● **Job 1**
Please update the court opinion excerpt: rewrite it starting at "The plaintiffs or" and ending at "of its averments.", using "barren desert ground" in place of "arid waste land".

## Start Text extract

The plaintiffs or their predecessors in interest have stood by and observed these acts of the Industrial Company and their grantees, in their attempts, through the expenditure of money and labor, to transform arid waste land into productive fields, all to the benefit of the state and its citizens, over a period of many years and far beyond the ten years statutory limitation of action period. So, aside from what has been said above regarding this matter, we think that the doctrine of laches may properly be invoked against this alleged cause of action as appearing from the face of its averments.

Id. at 490, 154 P.2d 318.

[¶ 58] We hold the district court properly found the Stutzmans’ petition was also barred by the doctrine of laches.

Due Process

[¶ 59] The Stutzmans claim the district court’s dismissal of their petition for failure to object to the adjudication of the reservoir certificates in 1963 and confirmation of those certificates in- 1985 constituted a denial of their right-to due process. In. essence, they claim they had vested property rights that were taken without proper notice because the 1963 and 1985 procedures dealt only with rights to store water and not the right to use it. Consequently, they say, they could not have known their claimed right to use the water would be affected by these actions.

[¶ 60] The due process clauses of the United States and Wyoming Constitutions protect citizens against deprivation of property without due process of law. U.S. Const. Amend. XIV.12 A party claiming infringement “has the burden of demonstrating that infringement by first showing the existence of a protected property interest and then showing the interest has been affected in an impermissible way.” Pfeil v. Amax Coal West, Inc., 908 P.2d 956, 961 (Wyo.1995). The Stutzmans cannot demonstrate their interest in the right to use the stored water was affected in any impermissible *998way. With regard to the 1963 adjudication, no claim is made that the proper procedures regarding notice and opportunity to object were not followed. The Stutzmans simply argue they had no reason to object to the reservoir certificates because those certificates did not specifically address any secondary right to use the stored water. In reality, what most likely occurred is that the Stutz-mans or their predecessors in interest simply had no disagreement with the BOR regarding the manner in which the reservoir was being administered at that time and thus, no motivation to argue they had a secondary right which gave them control over their proportionate share of the water.

[¶ 61] Irrespective of the 1963 adjudication, no question exists that the fundamental purpose of the Big Horn River general adjudication was to address all claims of any kind to the use of water in the Big Horn River system and that all proper notice was given to those with potential claims in that system. As we recognized in Big Horn II, 803 P.2d at 65,

It was intended that all claimants to the use of such water, whether potential or then existing, would be joined as parties defendant. The United States of America, the Shoshone and Arapaho Tribes, and the State of Wyoming were named specifically. In accordance with § 1-37-106, W.S.1977, service of process was made upon a list of unnamed defendants, known and unknown. Service was made upon several thousand known water rights holders by certified mail, return receipt requested. Unknown defendants were served by publication. The summons contained a statement to the effect that a default judgment would be entered against the claimant if the claimant did not file an answer within twenty days if a resident of Wyoming, or within thirty days if a non-resident.” 803 P.2d 61, 65 (Wyo.1990). (emphasis added).

## End Text extract

● **Job 2**
Report every line of the records that contains the string "mark". Case counts.

## Start Excerpted records

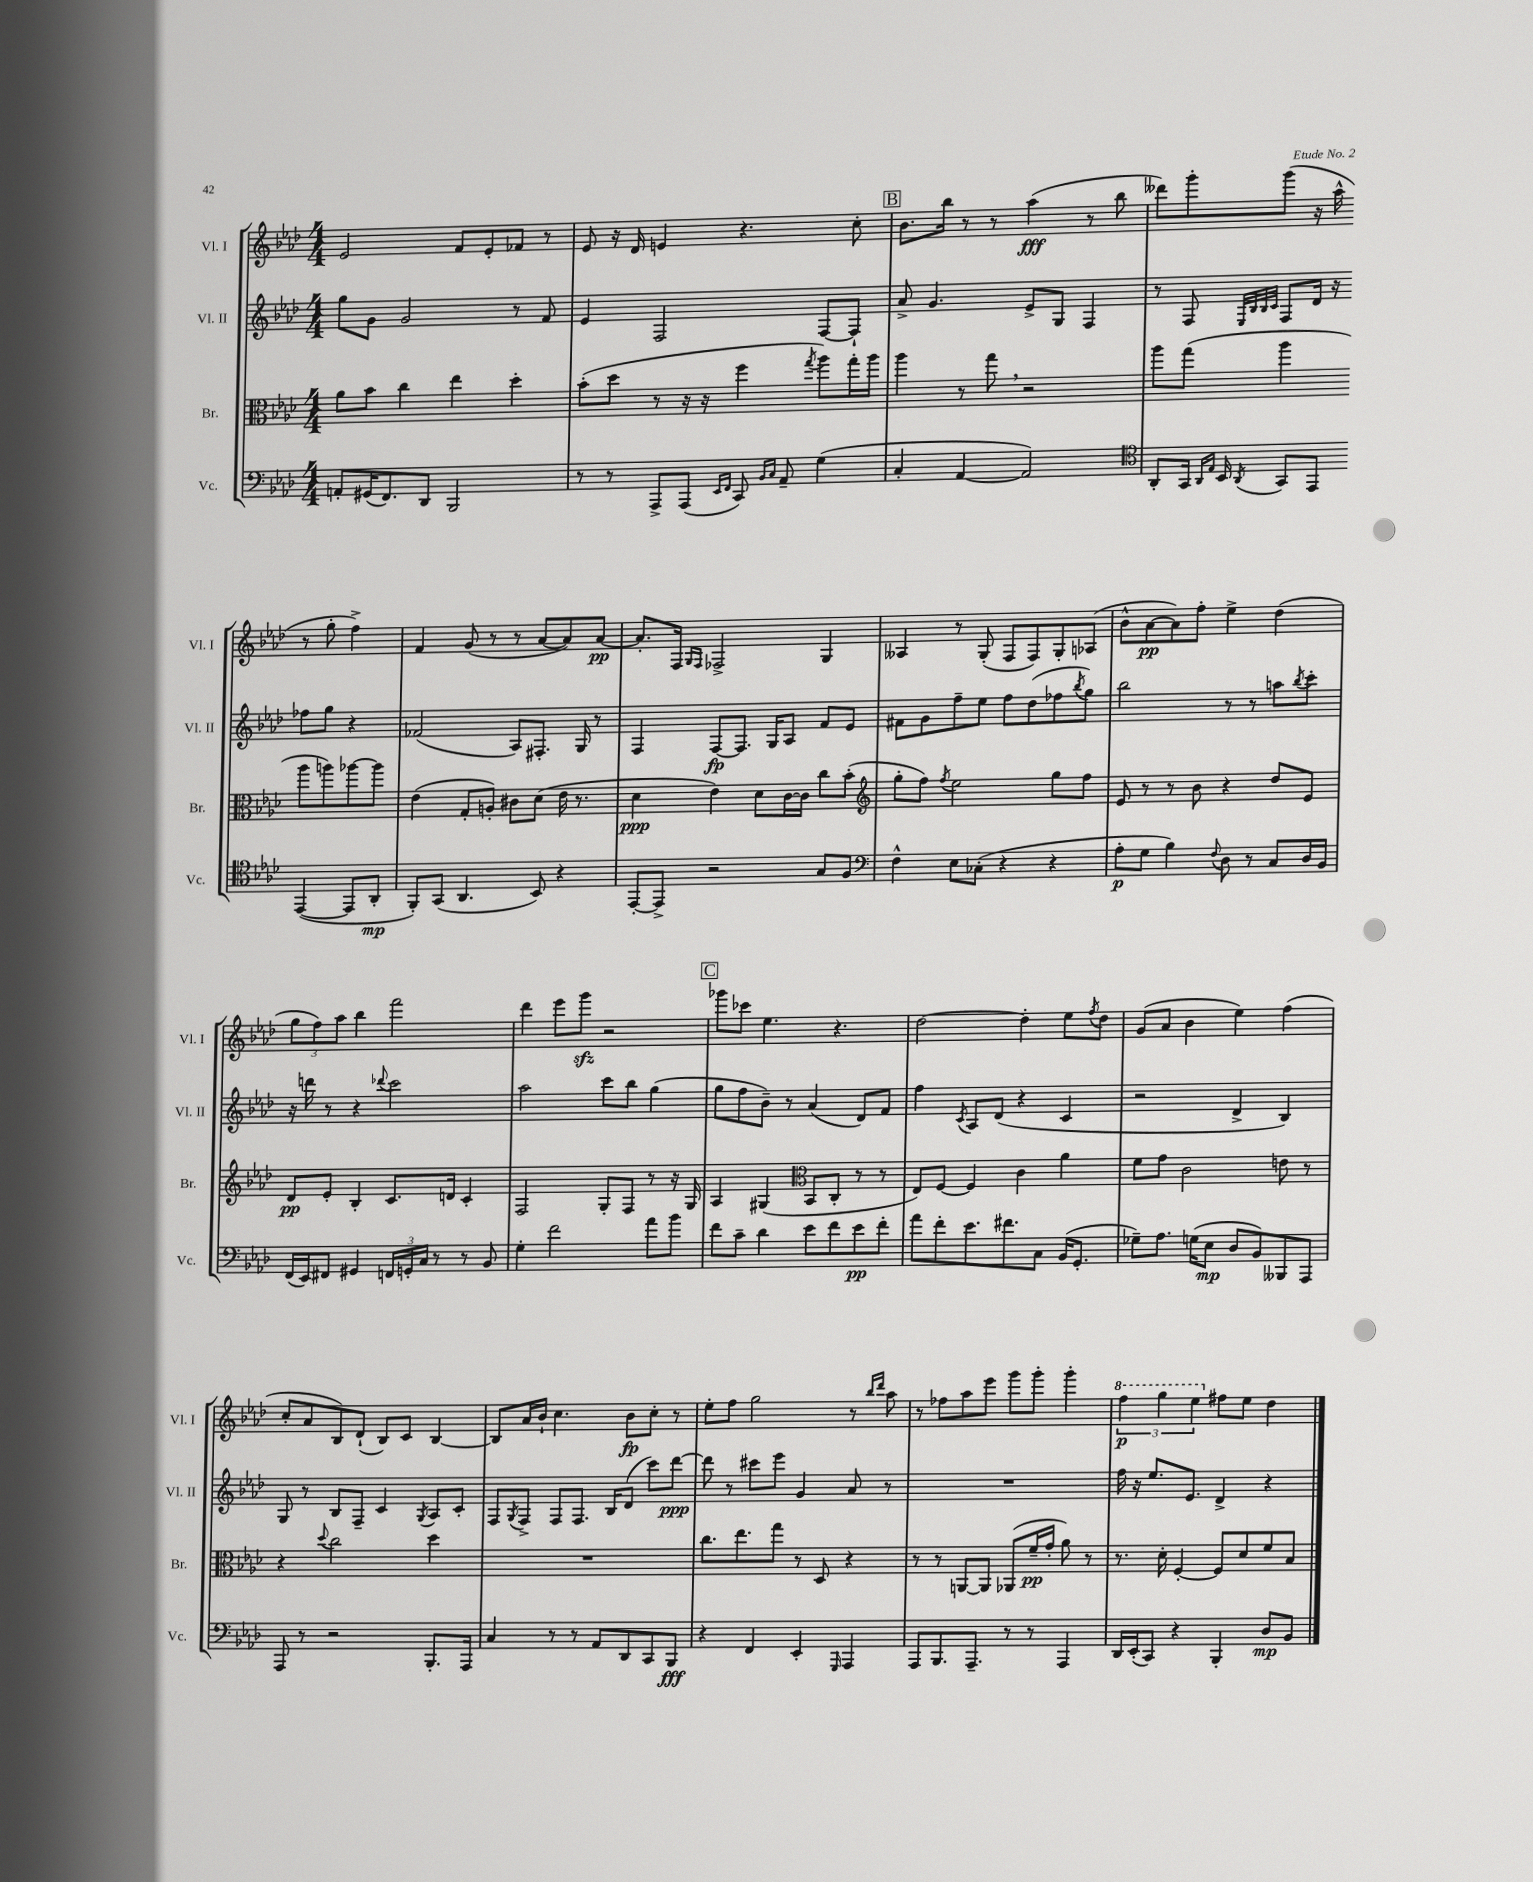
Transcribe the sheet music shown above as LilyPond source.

<<
\new StaffGroup <<
\new Staff = "s0" \with { instrumentName = "Vl. I" shortInstrumentName = "Vl. I" } {
    \clef treble \key aes \major \numericTimeSignature \time 4/4
    ees'2 f'8 ees'8-. fes'8 r8 |
    ees'8 r16 des'16 e'4 r4. c''8-. |
    \mark \markup { \box "B" } bes'8. bes''16 r8 r8 aes''4\fff( r8 bes''8 |
    deses'''8) g'''8-. g'''8( r16 aes''16-^ r8 g''8-. f''4->) |
    f'4 g'8( r8 r8 aes'8~ aes'8) aes'8~\pp |
    aes'8.-. f16 \grace { g16 f16 } fes2-> g4 |
    aeses4 r8 g8-.( f8 f8) g8-. aes8( |
    bes'8-^ aes'8~\pp aes'8) f''8-. ees''4-> des''4( |
    \tuplet 3/2 { g''8 f''8) aes''8 } bes''4 f'''2 |
    des'''4 ees'''8 g'''8\sfz r2 |
    \mark \markup { \box "C" } ges'''8 ces'''8 ees''4. r4. |
    des''2~ des''4-. ees''8 \acciaccatura { f''8 } des''8 |
    g'8( aes'8 bes'4 ees''4) f''4( |
    c''8-. aes'8 bes8) des'8-!( bes8) c'8 bes4~ |
    bes8 aes'16 bes'16-! c''4. bes'8\fp c''8-. r8 |
    ees''8-. f''8 g''2 r8 \grace { bes''16 des'''16 } aes''8 |
    r8 fes''8 aes''8 ees'''8 g'''8 g'''8-. g'''4-. |
    \tuplet 3/2 { \ottava #1 f'''4\p g'''4 ees'''4 \ottava #0 } fis''8 ees''8 des''4 \bar "|." |
}
\new Staff = "s1" \with { instrumentName = "Vl. II" shortInstrumentName = "Vl. II" } {
    \clef treble \key aes \major \numericTimeSignature \time 4/4
    g''8 g'8 g'2 r8 f'8 |
    ees'4 f2 f8~ f8-! |
    \mark \markup { \box "B" } aes'8-> g'4. ees'8-> g8 f4 |
    r8 f8 \grace { ees32 bes32 bes32 c'32 } f8 des'16 r16 fes''8 g''8 r4 |
    fes'2( aes8) fis8.-. g16 r8 |
    f4 f8~\fp f8. g16 aes8 f'8 ees'8 |
    fis'8 g'8 f''8-- ees''8 f''8 des''8( fes''8 \acciaccatura { bes''8 } g''8) |
    bes''2 r8 r8 a''8 \acciaccatura { bes''8 } c'''8-. |
    r16 d'''16 r8 r4 \appoggiatura { des'''8 } c'''2 |
    aes''2 c'''8 bes''8 g''4( |
    \mark \markup { \box "C" } g''8 f''8 bes'8--) r8 aes'4( des'8) f'8 |
    f''4 \acciaccatura { c'8 } aes8 des'8( r4 c'4 |
    r2 des'4-> bes4) |
    g8 r8 bes8 f8-- c'4 \acciaccatura { g8 } aes8 c'8-. |
    f8 \acciaccatura { g8 } f8-> f8 f8. bes16 des'8( c'''8) des'''8~\ppp |
    des'''8 r8 cis'''8 ees'''8 g'4 aes'8 r8 |
    R1 |
    f''16 r16 ees''8. ees'8. des'4-> r4 \bar "|." |
}
\new Staff = "s2" \with { instrumentName = "Br." shortInstrumentName = "Br." } {
    \clef alto \key aes \major \numericTimeSignature \time 4/4
    aes'8 bes'8 c''4 ees''4 des''4-. |
    bes'8-.( des''8 r8 r16 r16 f''4 \acciaccatura { g''8 } aes''8) g''16-. aes''16 |
    \mark \markup { \box "B" } aes''4 r8 g''8 \breathe r2 |
    aes''8 g''8( aes''4 aes''8 a''8) aes''8~ aes''8 |
    ees'4( g8-. a8-.) cis'8 des'8( ees'16 r8. |
    des'4\ppp ees'4) des'8 c'16~ c'16 c''8 bes'8-.( |
    \clef treble g''8-. f''8) \acciaccatura { f''8 } ees''2 g''8 f''8 |
    ees'8 r8 r8 bes'8 r4 des''8 ees'8 |
    des'8\pp ees'8-. bes4-. c'8. d'16 c'4-. |
    f2 g8-. f8 r8 r16 g16 |
    \mark \markup { \box "C" } aes4 gis4( \clef alto bes,8 c8-. r8 r8 |
    ees8) f8~ f4 c'4 aes'4 |
    f'8 g'8 c'2 e'8 r8 |
    r4 \appoggiatura { des''8 } c''2 des''4 |
    R1 |
    c''8. ees''8. g''8 r8 des8 r4 |
    r8 r8 a,8~ a,8 aes,8( f'16--\pp g'16-. aes'8) r8 |
    r8. des'16-. f4~-. f8 des'8 f'8 bes8 \bar "|." |
}
\new Staff = "s3" \with { instrumentName = "Vc." shortInstrumentName = "Vc." } {
    \clef bass \key aes \major \numericTimeSignature \time 4/4
    a,8-. gis,16( f,8.) des,8 bes,,2 |
    r8 r8 aes,,8-> aes,,8( \grace { ees,16 f,16 } c,8) \grace { bes,16 c16 } aes,8-- g4( |
    \mark \markup { \box "B" } c4-. aes,4~ aes,2) |
    \clef tenor aes,8-. g,16 \grace { aes,16 ees16 } bes,16 \acciaccatura { aes,8 } g,8 ees,8 ees,4~( ees,8 aes,8-.\mp |
    f,8-.) g,8( aes,4. bes,8) r4 |
    ees,8~-. ees,8-> r2 g8 f8 |
    \clef bass f4-^ ees8 ces8-.( r4 r4 |
    aes8-.\p g8 bes4) \appoggiatura { f8 } des8 r8 c8 des16 bes,16 |
    f,16( ees,16) fis,8 gis,4 \tuplet 3/2 { f,16 g,16-. c16 } r8 r8 bes,8 |
    g4-. f'2 aes'8 bes'8 |
    \mark \markup { \box "C" } f'8 c'8-- des'4 ees'8 f'8 ees'8\pp f'8-. |
    aes'8 f'8-. ees'8. fis'8. c8 bes,16( g,8.-. |
    ges8--) aes8. g16( ees8\mp des8 bes,8) beses,,8 aes,,8 |
    aes,,8 r8 r2 bes,,8.-. aes,,16 |
    c4 r8 r8 aes,8 des,8 c,8 bes,,8\fff |
    r4 f,4 ees,4-. \grace { g,,16 } aes,,4 |
    aes,,8 bes,,8. aes,,8.-- r8 r8 aes,,4 |
    des,16 ees,16-.( c,8) r4 bes,,4-. des8\mp bes,8 \bar "|." |
}
>>
>>
\layout { \context { \Score \remove "Bar_number_engraver" } }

## End Excerpted records

● **Complete answer 1**
The plaintiffs or their predecessors in interest have stood by and observed these acts of the Industrial Company and their grantees, in their attempts, through the expenditure of money and labor, to transform barren desert ground into productive fields, all to the benefit of the state and its citizens, over a period of many years and far beyond the ten years statutory limitation of action period. So, aside from what has been said above regarding this matter, we think that the doctrine of laches may properly be invoked against this alleged cause of action as appearing from the face of its averments.

● **Complete answer 2**
    \mark \markup { \box "B" } bes'8. bes''16 r8 r8 aes''4\fff( r8 bes''8 |
    \mark \markup { \box "C" } ges'''8 ces'''8 ees''4. r4. |
    \mark \markup { \box "B" } aes'8-> g'4. ees'8-> g8 f4 |
    \mark \markup { \box "C" } g''8 f''8 bes'8--) r8 aes'4( des'8) f'8 |
    \mark \markup { \box "B" } aes''4 r8 g''8 \breathe r2 |
    \mark \markup { \box "C" } aes4 gis4( \clef alto bes,8 c8-. r8 r8 |
    \mark \markup { \box "B" } c4-. aes,4~ aes,2) |
    \mark \markup { \box "C" } f'8 c'8-- des'4 ees'8 f'8 ees'8\pp f'8-. |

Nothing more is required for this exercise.